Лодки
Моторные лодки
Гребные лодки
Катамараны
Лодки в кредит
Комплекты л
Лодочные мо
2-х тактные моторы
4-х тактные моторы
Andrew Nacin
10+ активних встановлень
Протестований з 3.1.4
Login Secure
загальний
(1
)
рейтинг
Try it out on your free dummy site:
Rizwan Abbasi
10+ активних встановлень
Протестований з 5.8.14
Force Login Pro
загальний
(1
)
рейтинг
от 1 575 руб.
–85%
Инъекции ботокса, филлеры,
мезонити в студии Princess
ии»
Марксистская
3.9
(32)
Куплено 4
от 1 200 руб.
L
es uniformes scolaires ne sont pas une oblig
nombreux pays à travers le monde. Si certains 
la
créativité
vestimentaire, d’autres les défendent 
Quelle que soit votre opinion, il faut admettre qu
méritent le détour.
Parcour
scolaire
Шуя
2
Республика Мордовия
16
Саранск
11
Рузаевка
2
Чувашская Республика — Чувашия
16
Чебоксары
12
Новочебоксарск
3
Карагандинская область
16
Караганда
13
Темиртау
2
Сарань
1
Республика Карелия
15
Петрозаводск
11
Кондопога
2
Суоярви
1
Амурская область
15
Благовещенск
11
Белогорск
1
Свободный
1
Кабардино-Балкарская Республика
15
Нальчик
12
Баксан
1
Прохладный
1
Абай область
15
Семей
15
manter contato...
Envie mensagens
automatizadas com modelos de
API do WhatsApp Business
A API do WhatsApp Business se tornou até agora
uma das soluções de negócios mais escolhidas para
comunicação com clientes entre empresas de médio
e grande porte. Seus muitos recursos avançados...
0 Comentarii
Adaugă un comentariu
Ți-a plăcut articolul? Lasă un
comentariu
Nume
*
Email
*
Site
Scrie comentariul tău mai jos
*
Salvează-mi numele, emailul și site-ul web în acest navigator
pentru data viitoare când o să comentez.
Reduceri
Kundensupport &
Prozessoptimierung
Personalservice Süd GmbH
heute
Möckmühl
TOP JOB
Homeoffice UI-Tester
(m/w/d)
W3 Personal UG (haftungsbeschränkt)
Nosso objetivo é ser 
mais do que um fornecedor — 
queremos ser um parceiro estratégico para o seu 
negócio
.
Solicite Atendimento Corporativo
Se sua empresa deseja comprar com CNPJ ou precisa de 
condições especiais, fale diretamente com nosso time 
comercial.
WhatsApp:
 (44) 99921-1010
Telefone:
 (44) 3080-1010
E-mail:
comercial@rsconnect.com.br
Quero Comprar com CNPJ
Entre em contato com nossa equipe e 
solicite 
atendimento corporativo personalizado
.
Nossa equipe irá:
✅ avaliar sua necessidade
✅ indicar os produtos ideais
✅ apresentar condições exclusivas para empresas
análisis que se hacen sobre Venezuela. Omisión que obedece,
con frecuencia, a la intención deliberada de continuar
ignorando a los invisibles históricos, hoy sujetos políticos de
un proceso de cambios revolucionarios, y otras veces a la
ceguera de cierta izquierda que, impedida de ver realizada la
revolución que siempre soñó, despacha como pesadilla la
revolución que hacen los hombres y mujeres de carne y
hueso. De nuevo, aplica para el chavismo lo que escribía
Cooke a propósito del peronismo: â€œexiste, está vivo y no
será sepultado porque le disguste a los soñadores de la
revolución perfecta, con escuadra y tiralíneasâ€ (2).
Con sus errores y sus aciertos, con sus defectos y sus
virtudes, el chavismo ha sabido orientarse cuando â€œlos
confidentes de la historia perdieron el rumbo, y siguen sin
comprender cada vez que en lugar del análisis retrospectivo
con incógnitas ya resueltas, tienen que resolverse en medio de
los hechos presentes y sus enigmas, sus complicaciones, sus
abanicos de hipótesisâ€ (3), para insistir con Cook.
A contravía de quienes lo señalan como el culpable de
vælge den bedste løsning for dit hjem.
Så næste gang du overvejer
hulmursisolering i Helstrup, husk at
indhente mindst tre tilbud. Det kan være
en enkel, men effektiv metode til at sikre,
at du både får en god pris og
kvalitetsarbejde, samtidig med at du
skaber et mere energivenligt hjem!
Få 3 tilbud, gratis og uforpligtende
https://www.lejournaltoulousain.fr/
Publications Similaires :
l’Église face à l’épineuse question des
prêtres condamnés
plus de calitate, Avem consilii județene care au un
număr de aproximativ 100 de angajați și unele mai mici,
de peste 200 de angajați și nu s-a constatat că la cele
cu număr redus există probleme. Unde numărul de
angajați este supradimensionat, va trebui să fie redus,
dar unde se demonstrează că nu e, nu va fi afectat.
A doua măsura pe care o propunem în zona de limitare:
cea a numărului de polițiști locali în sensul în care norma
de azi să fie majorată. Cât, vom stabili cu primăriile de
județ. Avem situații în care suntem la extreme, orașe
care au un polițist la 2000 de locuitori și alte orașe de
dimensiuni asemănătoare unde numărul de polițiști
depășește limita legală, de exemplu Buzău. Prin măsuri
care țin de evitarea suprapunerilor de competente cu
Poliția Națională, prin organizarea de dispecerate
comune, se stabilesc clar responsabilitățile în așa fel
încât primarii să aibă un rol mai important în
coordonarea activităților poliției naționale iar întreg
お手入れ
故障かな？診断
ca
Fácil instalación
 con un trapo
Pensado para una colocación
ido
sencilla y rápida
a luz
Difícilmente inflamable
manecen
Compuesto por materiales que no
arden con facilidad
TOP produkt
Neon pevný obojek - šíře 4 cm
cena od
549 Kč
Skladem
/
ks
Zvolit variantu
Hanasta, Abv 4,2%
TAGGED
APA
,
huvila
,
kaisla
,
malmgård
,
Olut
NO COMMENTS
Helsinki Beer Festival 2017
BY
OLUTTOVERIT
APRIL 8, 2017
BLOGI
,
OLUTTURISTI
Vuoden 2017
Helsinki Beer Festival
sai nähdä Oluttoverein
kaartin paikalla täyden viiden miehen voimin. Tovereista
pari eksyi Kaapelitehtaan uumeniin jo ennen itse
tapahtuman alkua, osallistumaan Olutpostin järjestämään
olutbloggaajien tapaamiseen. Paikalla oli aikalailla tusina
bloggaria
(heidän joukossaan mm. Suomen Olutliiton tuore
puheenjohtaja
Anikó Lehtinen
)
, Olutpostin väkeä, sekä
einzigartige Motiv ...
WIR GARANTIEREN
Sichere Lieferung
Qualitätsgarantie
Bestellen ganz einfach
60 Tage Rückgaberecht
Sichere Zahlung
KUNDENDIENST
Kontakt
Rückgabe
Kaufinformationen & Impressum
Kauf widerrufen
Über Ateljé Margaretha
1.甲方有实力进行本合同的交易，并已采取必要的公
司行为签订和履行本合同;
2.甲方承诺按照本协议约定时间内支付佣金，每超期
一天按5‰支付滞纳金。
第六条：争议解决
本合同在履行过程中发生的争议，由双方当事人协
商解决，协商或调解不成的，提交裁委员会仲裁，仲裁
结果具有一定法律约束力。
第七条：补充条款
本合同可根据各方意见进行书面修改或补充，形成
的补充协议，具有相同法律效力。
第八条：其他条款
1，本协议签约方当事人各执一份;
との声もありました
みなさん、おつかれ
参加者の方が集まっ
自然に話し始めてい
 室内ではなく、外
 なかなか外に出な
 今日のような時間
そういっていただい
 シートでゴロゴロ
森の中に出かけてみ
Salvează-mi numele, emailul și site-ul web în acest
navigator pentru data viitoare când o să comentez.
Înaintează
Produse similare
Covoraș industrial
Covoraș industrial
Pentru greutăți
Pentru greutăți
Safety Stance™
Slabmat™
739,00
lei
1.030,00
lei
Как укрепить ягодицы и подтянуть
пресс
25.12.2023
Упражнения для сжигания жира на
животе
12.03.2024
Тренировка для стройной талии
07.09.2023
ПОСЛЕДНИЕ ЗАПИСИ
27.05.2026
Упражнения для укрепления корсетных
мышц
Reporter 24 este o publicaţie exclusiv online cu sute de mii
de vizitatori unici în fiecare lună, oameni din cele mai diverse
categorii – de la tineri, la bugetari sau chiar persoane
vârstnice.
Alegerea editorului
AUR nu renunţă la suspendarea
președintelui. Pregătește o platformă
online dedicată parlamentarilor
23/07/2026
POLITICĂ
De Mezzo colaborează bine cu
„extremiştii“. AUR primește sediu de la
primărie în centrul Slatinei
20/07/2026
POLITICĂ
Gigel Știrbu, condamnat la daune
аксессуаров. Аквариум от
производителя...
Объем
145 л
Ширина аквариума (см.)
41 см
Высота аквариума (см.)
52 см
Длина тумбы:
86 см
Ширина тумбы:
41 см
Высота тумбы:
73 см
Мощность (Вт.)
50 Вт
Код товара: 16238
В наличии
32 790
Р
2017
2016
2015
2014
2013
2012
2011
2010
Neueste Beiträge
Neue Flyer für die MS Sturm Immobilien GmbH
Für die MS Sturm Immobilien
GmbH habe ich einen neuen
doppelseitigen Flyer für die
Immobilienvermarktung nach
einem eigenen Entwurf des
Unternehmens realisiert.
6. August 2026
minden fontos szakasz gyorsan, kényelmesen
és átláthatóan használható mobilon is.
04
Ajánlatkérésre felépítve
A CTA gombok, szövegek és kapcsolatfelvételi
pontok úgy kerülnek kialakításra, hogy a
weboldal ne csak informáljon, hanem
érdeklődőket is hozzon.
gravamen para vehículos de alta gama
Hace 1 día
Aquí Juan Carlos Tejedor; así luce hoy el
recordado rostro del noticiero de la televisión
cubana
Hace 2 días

========

* _WORK ORDER_
Nothing but a number is expected: how many lines in the data above hold the word "para".

* _EXERCISE ANSWER_
7